Und Deutschland wird sich im Abschlusskommuniqué zu einem weiteren Groß-Ziel dieses Gipfels verpflichten, was schon jetzt als Erfolg gefeiert wird: das 30-Mal-Projekt: 30 Batallione, 30 Flugzeugstaffeln, 30 Kriegsschiffe sollen in 30 Tagen für die Nato im Ernstfall verfügbar sein, und zwar bis 2020. Deutschlands Anteil: Zehn Prozent. Doch wie beim Zwei-Prozent-Ziel wird die Bundesregierung da erst einmal unter der Messlatte durchlaufen. Im Verteidigungsministerium haben die zuständigen Generäle klar gemacht, dass die Bundeswehr auf keinen Fall so schnell dafür bereit wäre. Das könnte in Brüssel peinlich werden.

Die Angst vor einem Trump-Putin-Deal 

Unklar bleibt auch, wie sich die Bundesregierung zu einem weiteren Beschluss der Allianz verhalten wird: die Nato wird sich für eine Ausbildungsmission im Irak verpflichten. Da ist die Bundeswehr bereits aktiv, und es bleibt offen, ob und wie sie sich in die Nato-Mission integrieren wird. 

Ob Donald Trump das alles beeindrucken wird, ist fraglich. Das 34-seitige Abschlusskommuniqué wird erneut scharf mit Russland ins Gericht gehen, vor allem wegen der andauernden Ukraine-Krise. Gleich danach wird Trump sich in Helsinki mit Russlands Präsident Putin treffen, und zur Brüsseler Nervosität trägt die Sorge bei, Trump könne dabei die Nato-Beschlüsse vom Tisch fegen, um mit Putin einen Deal zu machen.

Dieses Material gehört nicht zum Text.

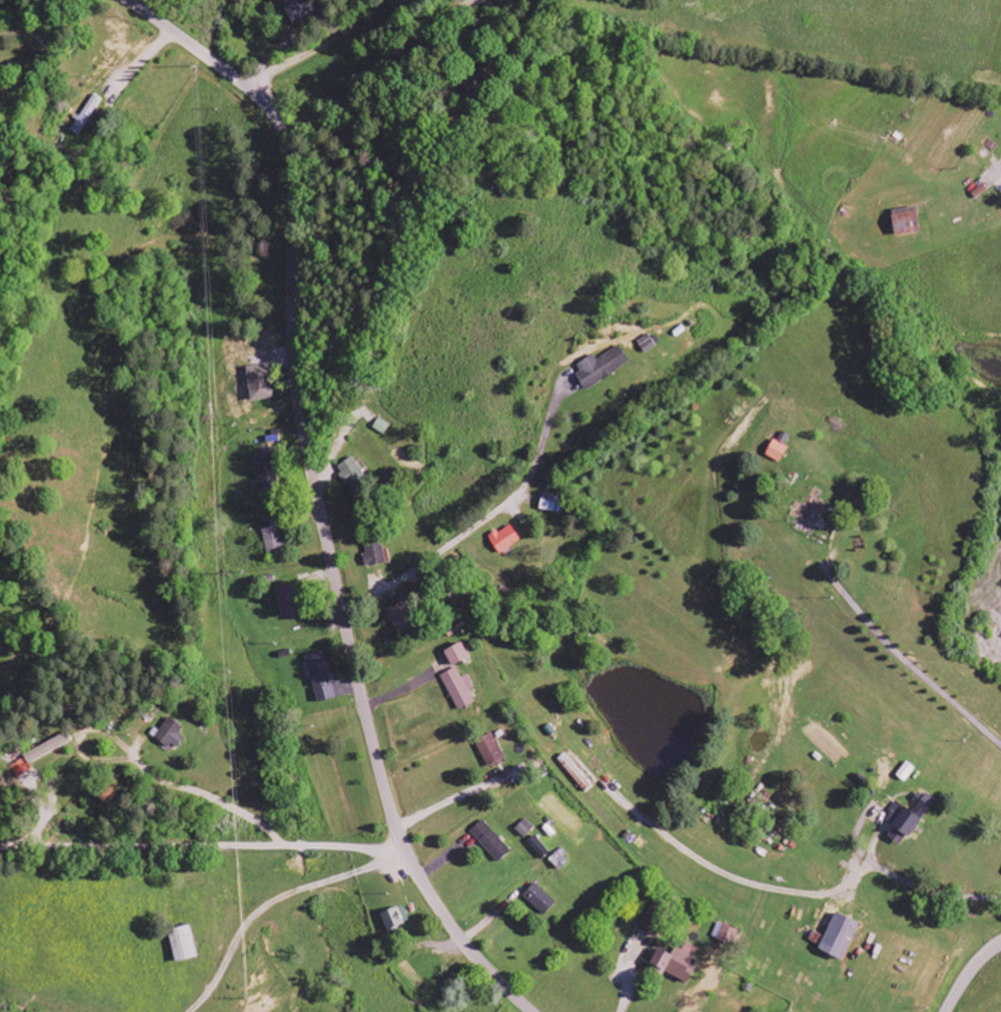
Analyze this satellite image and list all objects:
building: (300, 10)
road: (36, 70)
building: (471, 78)
road: (1000, 169)
building: (905, 222)
building: (601, 367)
building: (260, 382)
building: (381, 427)
building: (783, 438)
building: (776, 451)
building: (266, 471)
building: (351, 473)
road: (316, 494)
building: (552, 503)
building: (808, 515)
road: (482, 524)
building: (273, 536)
building: (505, 539)
building: (375, 554)
building: (287, 601)
building: (401, 618)
building: (456, 654)
road: (906, 660)
building: (321, 677)
building: (458, 689)
building: (48, 748)
building: (489, 750)
building: (908, 818)
building: (525, 828)
building: (490, 842)
road: (203, 847)
building: (537, 848)
building: (558, 861)
road: (927, 888)
building: (539, 900)
building: (395, 918)
building: (650, 924)
building: (725, 934)
building: (836, 937)
building: (182, 945)
building: (676, 962)
road: (970, 975)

Trumps NATO-Botschafterin glättet die Wogen

Seine Brüsseler Botschafterin Kay Bailey Hutchinson versucht, ihren Präsidenten hier einzuhegen und die Verbündeten zu beruhigen. Trump werde die Botschaft mit nach Helsinki bringen, dass Putin sein „bösartiges Verhalten“ verändern müsse. Gesprächsthemen gebe es neben der Ukraine genug, Syrien etwa oder das Abkommen über die Begrenzung atomarer Mittelstreckenraketen, das Russland verletze.

Und mehr Europa bei der Sicherheitspolitik? Alles schön und gut, vermittelt Hutchinson die US-Position dazu. Allerdings nur, solange die Nato der unbestrittene Schirm für die Verteidigung bleibe. Dann stellt sie doch noch einen schönen Erfolg der Allianz heraus. In Brüssel, so Trumps Vertreterin, sei man stolz darauf, dass bei der Fußball-Weltmeisterschaft alle vier Finalisten Nato-Mitglieder seien.